Text provided -
____________

I too am very lucky in that the coppice that I cut from is very similar to yours, the Hazel is taken down about every 11 years so this leaves some great young,straight shoots trying to get their heads into the light!. Hazel is my favourite of all the British tree, probably because this is what I have access to. N.


----------



## Pennswoods (Nov 19, 2015)

That's a lot of sticks! How long do you leave them clamped in the jig after using the heat gun?


----------



## cobalt (Nov 14, 2013)

you only need to heat the shanks up so they get hot to touch .they only need 10 mins to cool.

One thing don't try to straighten them if they haven't been seasoned if you do they will revert back into the natural shape eventually

Some times I heat them up and just bend them on my knee, wear some thick gear tho its hot.

I havnt straightened anything above 1.25 inches but steaming is a better way you cant scotch them


----------



## Pennswoods (Nov 19, 2015)

cobalt said:


> you only need to heat the shanks up so they get hot to touch .they only need 10 mins to cool.

____________

Stored dataset items -
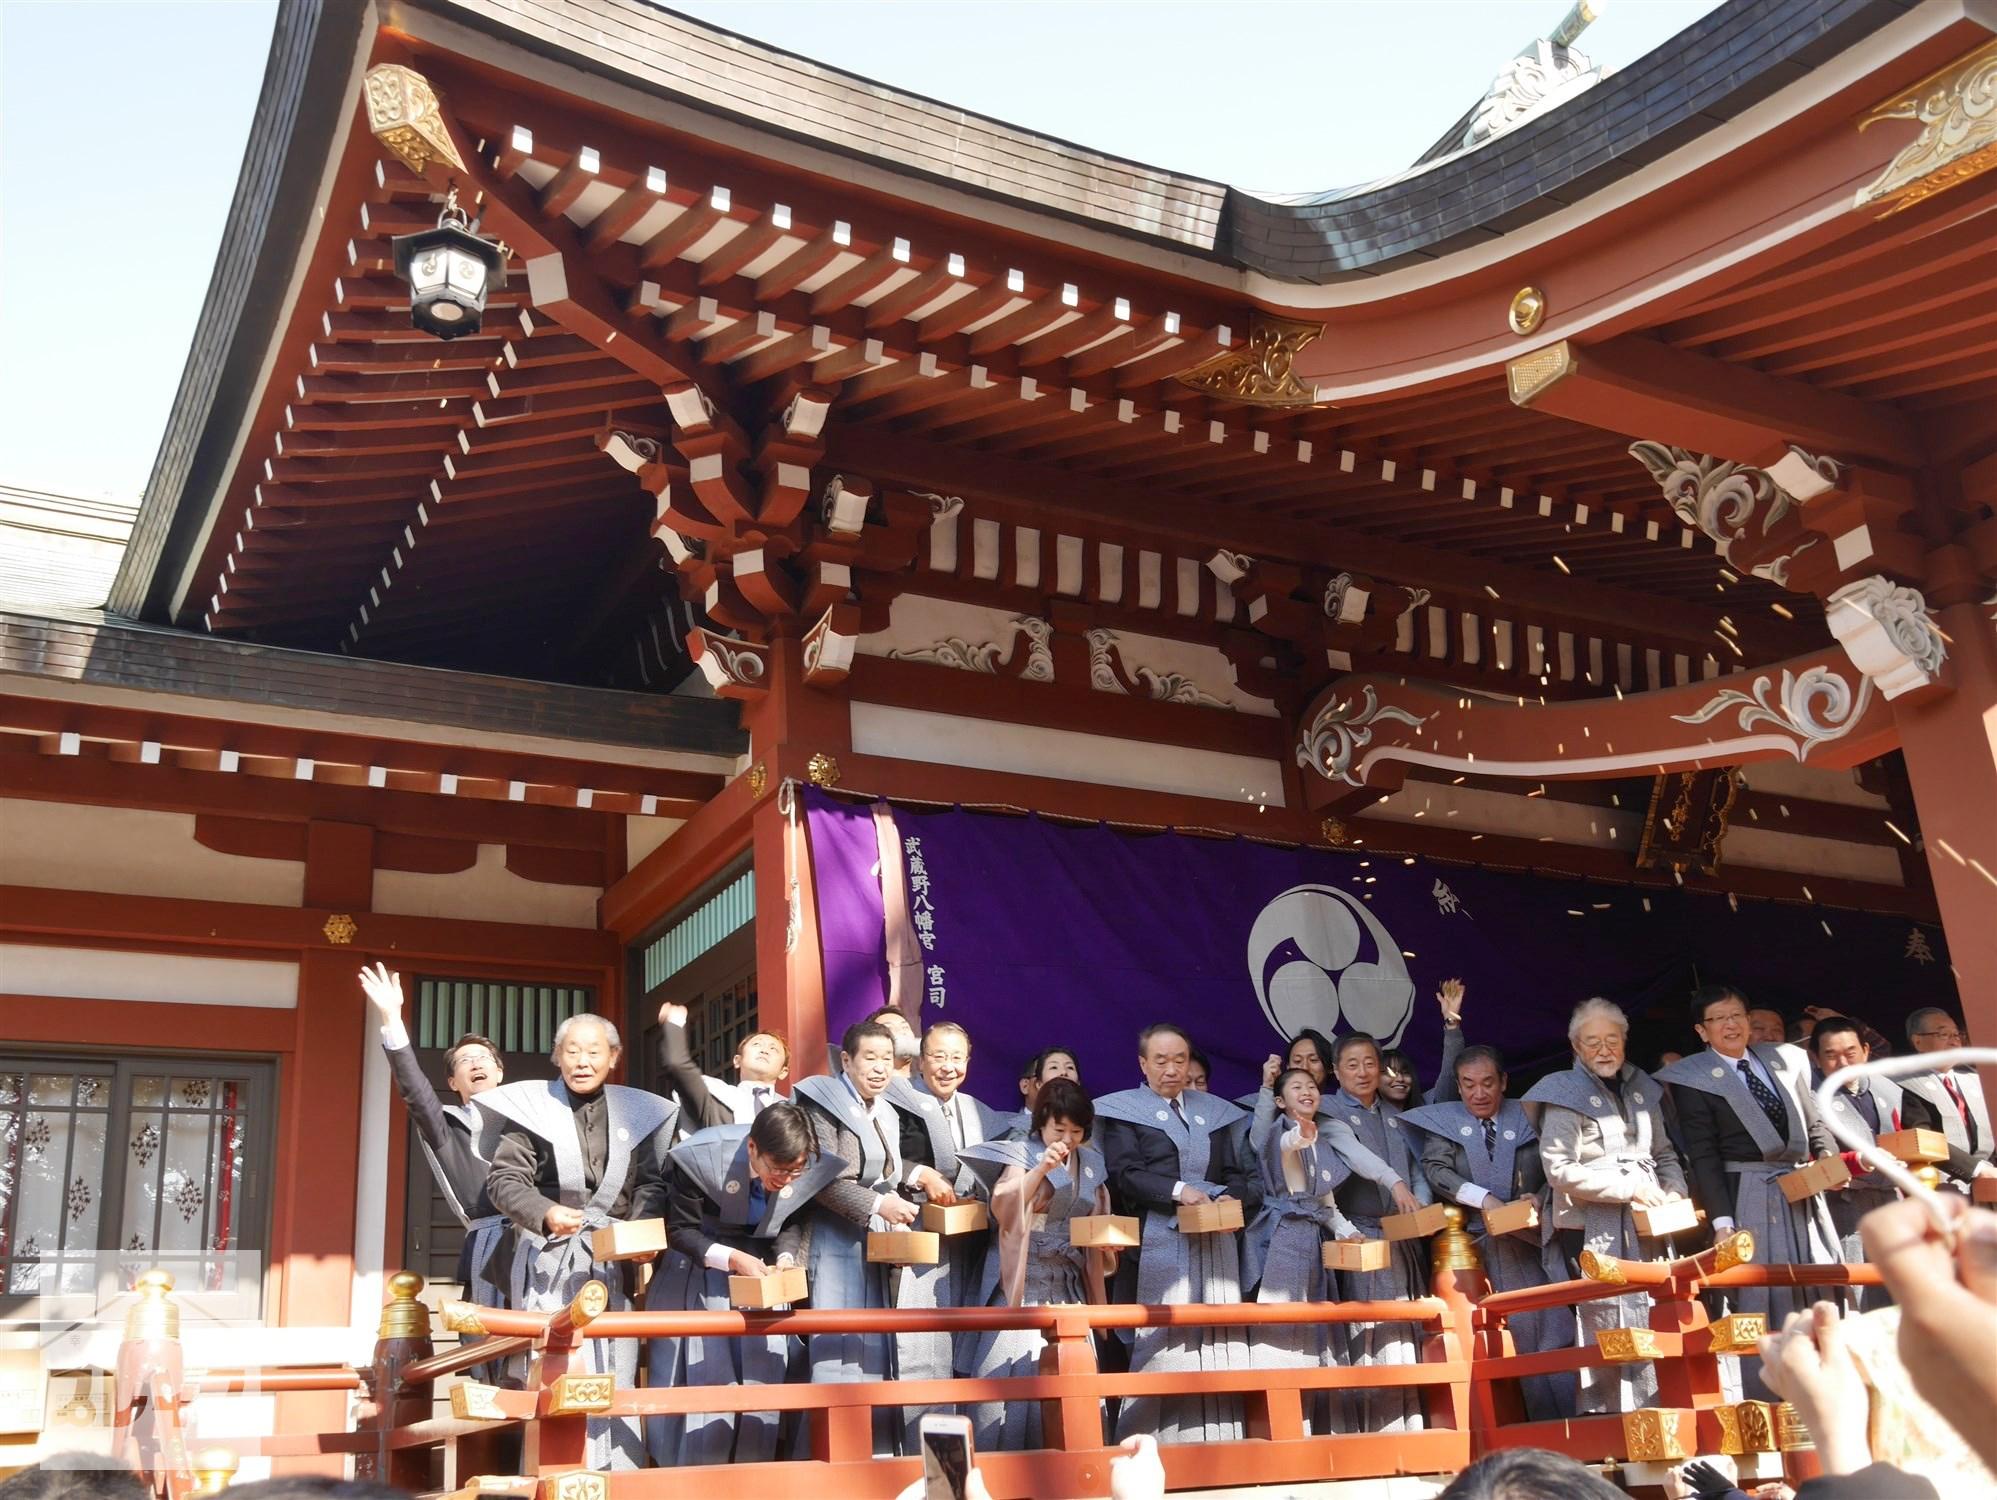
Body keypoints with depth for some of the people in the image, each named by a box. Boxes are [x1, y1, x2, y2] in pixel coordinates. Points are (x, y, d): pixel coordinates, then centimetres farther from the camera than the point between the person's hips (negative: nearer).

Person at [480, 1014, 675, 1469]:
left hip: (613, 1261, 3)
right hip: (549, 1259, -3)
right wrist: (545, 1213, -22)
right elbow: (503, 1179, -4)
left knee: (616, 1374, 2)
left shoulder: (635, 1113, 11)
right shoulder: (530, 1107, 1)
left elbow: (651, 1182, 10)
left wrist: (643, 1230, -9)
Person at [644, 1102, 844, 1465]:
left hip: (760, 1271, 3)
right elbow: (679, 1230, -18)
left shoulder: (810, 1168, -19)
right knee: (701, 1379, -3)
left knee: (762, 1376, 3)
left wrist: (786, 1256, -17)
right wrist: (732, 1258, -29)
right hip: (699, 1270, -3)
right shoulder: (703, 1157, -29)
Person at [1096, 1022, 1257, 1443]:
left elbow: (1235, 1173, 16)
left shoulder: (1213, 1111, 20)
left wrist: (1232, 1200, -5)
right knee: (1161, 1342, -7)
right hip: (1158, 1245, -5)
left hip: (1215, 1242, 5)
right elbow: (1124, 1173, -7)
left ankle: (1216, 1437, 6)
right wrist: (1178, 1191, -18)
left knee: (1218, 1339, 2)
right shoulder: (1124, 1110, 5)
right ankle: (1153, 1440, -4)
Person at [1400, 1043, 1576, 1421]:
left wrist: (1541, 1198, -8)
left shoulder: (1528, 1117, 9)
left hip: (1537, 1237, 2)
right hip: (1487, 1244, -2)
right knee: (1522, 1326, -7)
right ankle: (1545, 1420, 0)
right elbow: (1435, 1169, -4)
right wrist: (1483, 1198, -15)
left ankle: (1571, 1417, 6)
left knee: (1554, 1324, -1)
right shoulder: (1444, 1121, 6)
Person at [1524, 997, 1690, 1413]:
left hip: (1645, 1228, 6)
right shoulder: (1565, 1096, -4)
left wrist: (1674, 1190, 3)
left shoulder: (1640, 1090, 16)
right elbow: (1560, 1171, -13)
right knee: (1610, 1332, -7)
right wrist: (1629, 1189, -14)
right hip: (1596, 1234, -6)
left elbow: (1664, 1154, 23)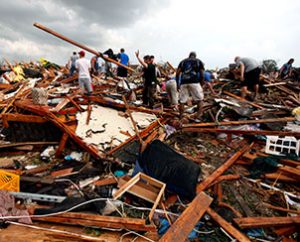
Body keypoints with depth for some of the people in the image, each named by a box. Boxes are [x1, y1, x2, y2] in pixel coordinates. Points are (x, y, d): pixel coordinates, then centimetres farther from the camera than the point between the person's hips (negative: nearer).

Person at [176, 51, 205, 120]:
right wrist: (201, 83, 19)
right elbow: (202, 75, 9)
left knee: (182, 101, 8)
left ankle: (181, 116, 12)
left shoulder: (183, 61, 21)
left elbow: (177, 73, 11)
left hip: (184, 83, 2)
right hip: (194, 82, -2)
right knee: (200, 99, 10)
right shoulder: (199, 61, 17)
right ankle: (199, 115, 1)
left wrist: (177, 83, 17)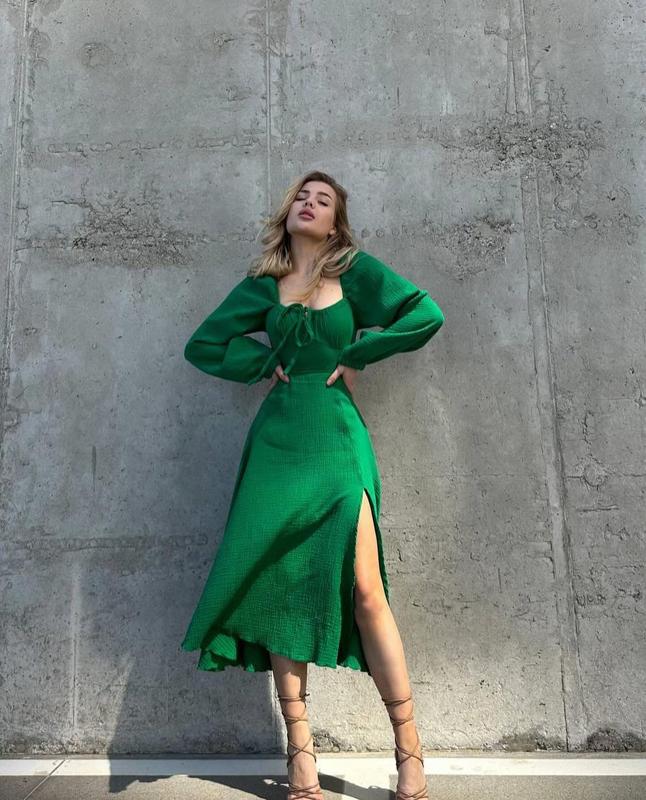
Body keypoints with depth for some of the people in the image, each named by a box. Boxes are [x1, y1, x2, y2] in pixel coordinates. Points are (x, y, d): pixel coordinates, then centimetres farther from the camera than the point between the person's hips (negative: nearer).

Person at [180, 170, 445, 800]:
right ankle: (299, 749, 12)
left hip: (334, 436, -3)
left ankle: (409, 749, 7)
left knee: (363, 588, -9)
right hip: (276, 440, 3)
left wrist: (355, 355, -1)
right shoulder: (264, 284, 15)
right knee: (283, 586, 1)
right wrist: (266, 362, 3)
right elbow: (203, 344, 17)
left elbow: (426, 316, -1)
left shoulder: (356, 270, 7)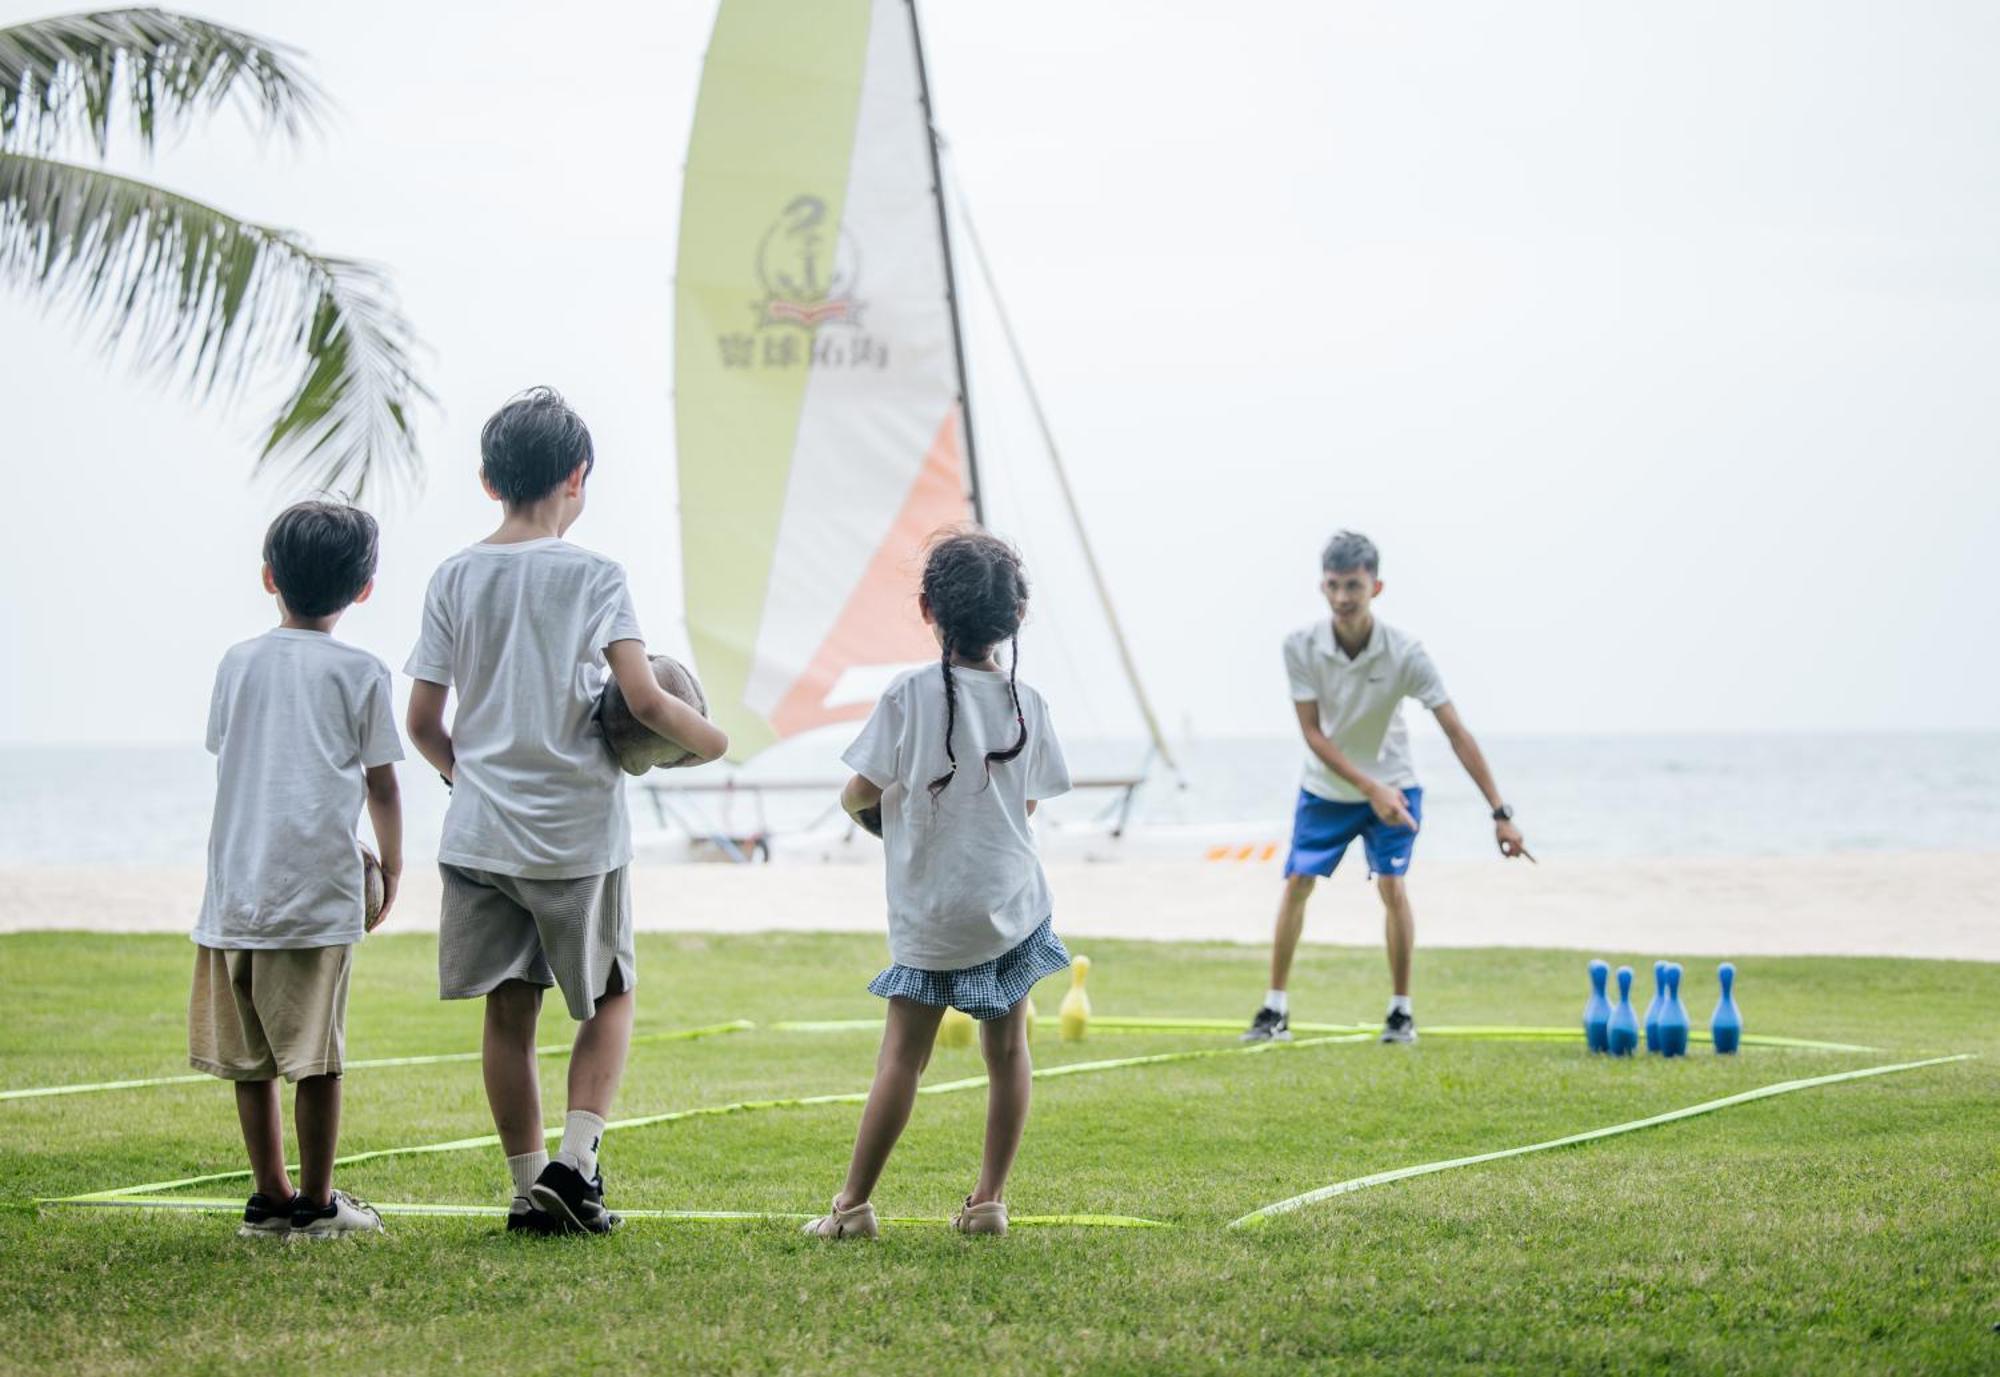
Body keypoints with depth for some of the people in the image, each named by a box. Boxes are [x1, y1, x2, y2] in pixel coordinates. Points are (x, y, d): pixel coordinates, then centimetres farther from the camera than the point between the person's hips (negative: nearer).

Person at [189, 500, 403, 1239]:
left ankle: (270, 1198, 15)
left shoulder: (238, 663, 10)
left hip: (235, 886, 4)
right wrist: (391, 868, 18)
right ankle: (315, 1201, 4)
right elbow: (381, 786, 3)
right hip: (319, 888, -4)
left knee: (251, 1054, 8)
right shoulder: (361, 672, 1)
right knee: (315, 1052, 0)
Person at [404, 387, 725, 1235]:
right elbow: (643, 699, -17)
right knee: (610, 996, 13)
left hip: (480, 835, 3)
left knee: (508, 1011, 9)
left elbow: (422, 722, 4)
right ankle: (575, 1158, -3)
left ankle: (528, 1184, 11)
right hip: (577, 832, -3)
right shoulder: (593, 575, -8)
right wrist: (707, 739, 1)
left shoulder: (455, 578, 3)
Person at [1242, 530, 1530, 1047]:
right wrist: (1369, 787, -27)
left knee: (1393, 888, -13)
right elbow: (1312, 732, -17)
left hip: (1391, 786, -2)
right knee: (1296, 884, 0)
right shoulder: (1301, 646, -21)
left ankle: (1401, 1011, 1)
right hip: (1325, 787, 2)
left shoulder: (1405, 653, -25)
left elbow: (1456, 734, -24)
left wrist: (1500, 814, -27)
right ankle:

____________

What this task involves - Pick up the forum thread on straightening hazel sticks after its final line and write the next part of the thread.

Final answer -
> 
> One thing don't try to straighten them if they haven't been seasoned if you do they will revert back into the natural shape eventually
> 
> ...


Thank you. I've tried steaming using, once again, the excellent advice on the forum. It worked. But heat gun seems a little less labor intensive and a bit quicker. Is that the case? Will have to give it a go.


----------



## cobalt (Nov 14, 2013)

The heat gun comes into its own if you only need to do 1 or two at once

Its quick and easy Just as long as you use a fan motion to heat the shank up.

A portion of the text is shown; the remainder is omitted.